La denuncia de la Corporación de Petróleo de Kuwait sobre un ataque directo de Irán contra un petrolero kuwaití en un puerto de Emiratos Árabes Unidos elevó la tensión en torno al estrecho de Ormuz y sacudió los mercados energéticos internacionales.
El incidente no produjo víctimas, pero sí daños materiales con riesgo de vertido. El ataque subraya la vulnerabilidad de este paso estratégico, por el que transita cerca del 25% del petróleo y gas consumidos globalmente, concentrando la atención de inversores en la región.
El barril de petróleo Brent, referencia para Europa, registraba una leve baja del 0,18% este martes y se ubicaba en torno a los u$s 112, una cifra considerablemente superior a los 72 dólares que presentaba antes del ataque conjunto de Estados Unidos e Israel contra Irán.
Por su parte, el West Texas Intermediate (WTI), referencia norteamericana, también cedía terreno con una caída del 0,86%, situándose en los u$s 101,86 por barril, luego de haber superado el lunes los u$s 100 por primera vez desde el año 2022.
El conflicto desencadenó el cierre de facto del estrecho de Ormuz, afectando 20 millones de barriles diarios de crudo y productos refinados. A esto se suman al menos 10 millones más de recorte en la producción de los países del Golfo Pérsico.

Según los analistas de Renta 4, la reducción de oferta energética solo fue compensada en un 60% mediante reservas estratégicas y rutas alternativas de exportación. De mantenerse la situación, podría derivar en destrucción de demanda por precios más altos o directamente por falta de suministro.
El presidente Donald Trump amenazó a Irán con destruir sus infraestructuras energéticas, incluida la isla de Khark, desde donde el país canaliza la mayor parte de sus exportaciones de hidrocarburos, si el estrecho permanece bloqueado al tráfico marítimo internacional.
El primer ministro israelí Benjamin Netanyahu informó que la ofensiva conjunta, iniciada el 28 de febrero, ha superado el 50% de sus objetivos previstos.
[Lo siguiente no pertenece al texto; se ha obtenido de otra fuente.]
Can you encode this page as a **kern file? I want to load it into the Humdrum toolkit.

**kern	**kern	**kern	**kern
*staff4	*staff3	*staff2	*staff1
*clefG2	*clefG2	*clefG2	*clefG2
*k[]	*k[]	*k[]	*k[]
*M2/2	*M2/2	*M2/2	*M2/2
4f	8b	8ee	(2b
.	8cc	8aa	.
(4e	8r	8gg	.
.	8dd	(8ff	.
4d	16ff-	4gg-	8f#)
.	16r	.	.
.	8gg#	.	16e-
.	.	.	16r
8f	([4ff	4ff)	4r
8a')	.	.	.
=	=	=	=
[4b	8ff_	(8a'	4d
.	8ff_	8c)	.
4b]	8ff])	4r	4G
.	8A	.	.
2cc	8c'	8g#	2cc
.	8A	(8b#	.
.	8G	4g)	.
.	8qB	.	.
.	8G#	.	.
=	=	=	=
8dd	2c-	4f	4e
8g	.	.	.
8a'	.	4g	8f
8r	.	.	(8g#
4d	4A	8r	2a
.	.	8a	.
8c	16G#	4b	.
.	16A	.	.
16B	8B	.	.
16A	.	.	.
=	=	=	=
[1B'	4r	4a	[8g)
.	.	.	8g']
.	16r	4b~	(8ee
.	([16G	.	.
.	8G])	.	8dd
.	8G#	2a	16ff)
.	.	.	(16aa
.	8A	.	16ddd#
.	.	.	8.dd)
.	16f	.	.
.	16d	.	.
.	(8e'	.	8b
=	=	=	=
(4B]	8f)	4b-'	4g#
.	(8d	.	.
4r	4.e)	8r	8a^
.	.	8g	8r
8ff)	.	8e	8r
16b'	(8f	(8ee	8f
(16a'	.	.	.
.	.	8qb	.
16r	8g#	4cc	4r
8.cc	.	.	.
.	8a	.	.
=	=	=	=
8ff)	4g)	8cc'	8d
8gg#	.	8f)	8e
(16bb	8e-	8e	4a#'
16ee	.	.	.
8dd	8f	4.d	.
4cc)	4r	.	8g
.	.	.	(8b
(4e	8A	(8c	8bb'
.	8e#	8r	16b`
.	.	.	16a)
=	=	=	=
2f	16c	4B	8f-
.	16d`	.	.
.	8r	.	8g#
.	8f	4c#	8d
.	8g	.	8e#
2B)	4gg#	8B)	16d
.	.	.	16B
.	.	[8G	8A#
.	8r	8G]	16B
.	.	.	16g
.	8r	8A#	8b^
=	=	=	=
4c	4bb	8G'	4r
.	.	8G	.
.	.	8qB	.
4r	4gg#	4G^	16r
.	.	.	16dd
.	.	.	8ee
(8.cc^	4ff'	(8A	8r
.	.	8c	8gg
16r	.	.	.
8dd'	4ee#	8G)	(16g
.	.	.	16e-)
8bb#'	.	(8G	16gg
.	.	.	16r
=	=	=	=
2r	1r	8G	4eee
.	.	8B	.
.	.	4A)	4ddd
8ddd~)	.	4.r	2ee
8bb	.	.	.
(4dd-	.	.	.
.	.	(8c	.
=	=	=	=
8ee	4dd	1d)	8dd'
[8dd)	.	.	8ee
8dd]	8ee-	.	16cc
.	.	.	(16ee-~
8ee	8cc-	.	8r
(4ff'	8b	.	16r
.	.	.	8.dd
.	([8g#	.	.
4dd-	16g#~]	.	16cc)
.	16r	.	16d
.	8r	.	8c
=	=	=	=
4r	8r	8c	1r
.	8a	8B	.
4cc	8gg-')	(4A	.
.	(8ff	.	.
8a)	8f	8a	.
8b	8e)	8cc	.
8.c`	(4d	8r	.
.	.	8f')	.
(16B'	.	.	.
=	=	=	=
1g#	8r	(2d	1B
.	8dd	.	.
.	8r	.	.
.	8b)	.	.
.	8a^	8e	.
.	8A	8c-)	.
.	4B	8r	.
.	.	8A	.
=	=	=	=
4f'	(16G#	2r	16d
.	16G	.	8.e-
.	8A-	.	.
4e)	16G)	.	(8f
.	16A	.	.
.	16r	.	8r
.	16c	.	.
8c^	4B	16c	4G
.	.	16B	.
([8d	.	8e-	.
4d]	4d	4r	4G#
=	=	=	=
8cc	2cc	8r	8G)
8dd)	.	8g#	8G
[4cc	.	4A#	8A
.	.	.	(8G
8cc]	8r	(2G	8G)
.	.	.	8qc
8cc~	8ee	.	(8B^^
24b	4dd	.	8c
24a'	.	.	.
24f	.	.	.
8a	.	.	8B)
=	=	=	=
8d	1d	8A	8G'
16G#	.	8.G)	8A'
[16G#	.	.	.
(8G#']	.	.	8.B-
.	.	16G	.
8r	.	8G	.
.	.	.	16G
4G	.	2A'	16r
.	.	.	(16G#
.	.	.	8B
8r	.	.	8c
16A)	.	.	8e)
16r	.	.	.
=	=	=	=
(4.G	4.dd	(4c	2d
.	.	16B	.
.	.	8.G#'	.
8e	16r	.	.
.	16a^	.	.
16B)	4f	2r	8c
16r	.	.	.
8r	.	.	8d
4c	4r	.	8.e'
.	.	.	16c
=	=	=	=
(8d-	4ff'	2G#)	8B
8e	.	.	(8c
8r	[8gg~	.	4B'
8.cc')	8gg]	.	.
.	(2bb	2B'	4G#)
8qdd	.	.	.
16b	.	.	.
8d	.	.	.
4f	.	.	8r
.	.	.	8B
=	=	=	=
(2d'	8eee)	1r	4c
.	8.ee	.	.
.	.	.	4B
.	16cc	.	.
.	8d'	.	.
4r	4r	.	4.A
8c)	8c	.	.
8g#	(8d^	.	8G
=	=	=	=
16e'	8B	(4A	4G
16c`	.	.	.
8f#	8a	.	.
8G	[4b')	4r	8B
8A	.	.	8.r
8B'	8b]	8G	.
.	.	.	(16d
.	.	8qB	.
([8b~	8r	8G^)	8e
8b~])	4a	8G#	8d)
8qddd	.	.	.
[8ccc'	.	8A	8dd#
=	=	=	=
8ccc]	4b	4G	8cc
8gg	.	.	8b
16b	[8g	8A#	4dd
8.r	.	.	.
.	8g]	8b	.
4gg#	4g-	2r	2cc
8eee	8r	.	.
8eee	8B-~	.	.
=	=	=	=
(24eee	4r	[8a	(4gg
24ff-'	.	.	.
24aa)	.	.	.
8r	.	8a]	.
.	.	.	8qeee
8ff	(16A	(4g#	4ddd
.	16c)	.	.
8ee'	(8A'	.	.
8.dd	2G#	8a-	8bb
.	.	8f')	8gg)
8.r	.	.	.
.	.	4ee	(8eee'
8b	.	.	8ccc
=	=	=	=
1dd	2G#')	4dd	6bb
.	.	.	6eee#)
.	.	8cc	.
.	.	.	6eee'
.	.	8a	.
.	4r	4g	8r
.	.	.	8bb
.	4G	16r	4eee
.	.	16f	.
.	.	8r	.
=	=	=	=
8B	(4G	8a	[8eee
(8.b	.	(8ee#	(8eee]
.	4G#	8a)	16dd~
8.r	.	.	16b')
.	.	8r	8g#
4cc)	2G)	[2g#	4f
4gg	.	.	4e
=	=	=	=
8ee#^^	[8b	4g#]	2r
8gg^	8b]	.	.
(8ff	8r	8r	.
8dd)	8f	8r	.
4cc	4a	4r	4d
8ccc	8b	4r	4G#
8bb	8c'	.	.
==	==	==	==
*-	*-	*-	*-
Aseguró que se están desmantelando plantas industriales, la industria armamentística y el programa nuclear iraní.

El gas natural también oscila al ritmo del conflicto
El precio del gas natural TTF, referencia en Europa, registraba este martes una caída del 1%, con el megavatio hora en 54,68 euros, igualando el cierre del lunes y quedando más de dos euros por debajo del precio del viernes previo.
La volatilidad del gas responde directamente a las contradictorias declaraciones del presidente Trump, quien simultáneamente afirma mantener negociaciones con Irán y amenaza con destruir sus plantas energéticas y pozos petrolíferos, generando incertidumbre permanente en el mercado.
Las bolsas europeas abren con tono mixto y sin rumbo definido
Los principales mercados bursátiles europeos abrieron la jornada del martes con signo dispar. Madrid lideraba las subidas con un avance del 0,44%, seguida por Londres con el 0,33% y Fráncfort con el 0,26%, mientras Milán y París retrocedían levemente.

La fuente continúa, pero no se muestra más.